Step 1: Calculate the number of moles of electrons passed.

Given:
Current = 0.5 A
Time = 3 hours = 3 × 60 × 60 seconds = 10,800 seconds
1 Faraday (F) of electrical charge = 96,500 C/mol e^-

Using the formula:
Charge (Coulombs) = Current (Amperes) × Time (seconds)

Charge = 0.5 A × 10,800 seconds = 5,400 C

Number of moles of electrons = Charge (Coulombs) / Faraday's constant
Number of moles of electrons = 5,400 C / 96,500 C/mol e^-
Number of moles of electrons = 0.05598 moles of electrons

Step 2: Calculate the number of moles of copper produced.

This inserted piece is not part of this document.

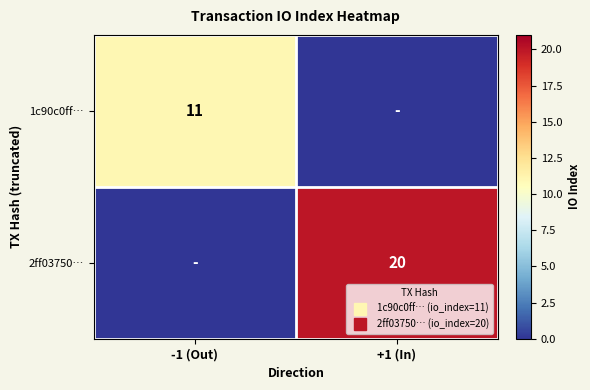

At -1 (Out), list the series in order from smallest to largest.

2ff03750…, 1c90c0ff…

According to the balanced equation, for every 2 moles of electrons, 1 mole of copper is produced.

Number of moles of copper = (0.05598 moles of electrons) / (2 moles of electrons/mole of copper)
Number of moles of copper = 0.02799 moles of copper

Step 3: Calculate the mass of copper produced.

Given:
Molar mass of copper (Cu) = 63.55 g/mol

Mass of copper = Number of moles of copper × Molar mass of copper
Mass of copper = 0.02799 moles × 63.55 g/mol
Mass of copper = 1.78 g (rounded to two decimal places)

Therefore, the mass of copper produced by passing a current of 0.5 A through a CuSO4 solution for 3 hours would be approximately 1.78 grams.

Now, let's calculate the volume of oxygen produced.

The balanced equation for the production of oxygen in the electrolysis of water is:

2H2O (l) → 4H^+ (aq) + O2 (g) + 4e^-

According to the balanced equation, for every 4 moles of electrons, 1 mole of oxygen gas is produced.

Step 1: Calculate the number of moles of electrons passed.

We already calculated the number of moles of electrons as 0.05598 moles in the previous calculation.

Step 2: Calculate the number of moles of oxygen produced.

Number of moles of oxygen = (0.05598 moles of electrons) / (4 moles of electrons/mole of oxygen)
Number of moles of oxygen = 0.013995 moles of oxygen

Step 3: Calculate the volume of oxygen produced using the ideal gas law.

Given:
Temperature (T) = 25°C = 25 + 273.15 = 298.15 K (Convert to Kelvin)
Pressure (P) = 760 mmHg (Convert to atm)

Ideal gas law equation: PV = nRT

Where:
P = Pressure (atm)
V = Volume (L)
n = Number of moles
R = Ideal gas constant (0.0821 L × atm/mol × K)
T = Temperature (K)

Volume of oxygen = (Number of moles of oxygen × R × T) / P
Volume of oxygen = (0.013995 mol × 0.0821 L × atm/mol × K × 298.15 K) / 760 mmHg
Volume of oxygen = 0.005708 L or 5.7 mL (rounded to two decimal places)

Therefore, the volume of oxygen produced by passing a current of 0.5 A through a CuSO4 solution between Pt electrodes for 3 hours would be approximately 5.7 mL at 25°C and 760 mmHg.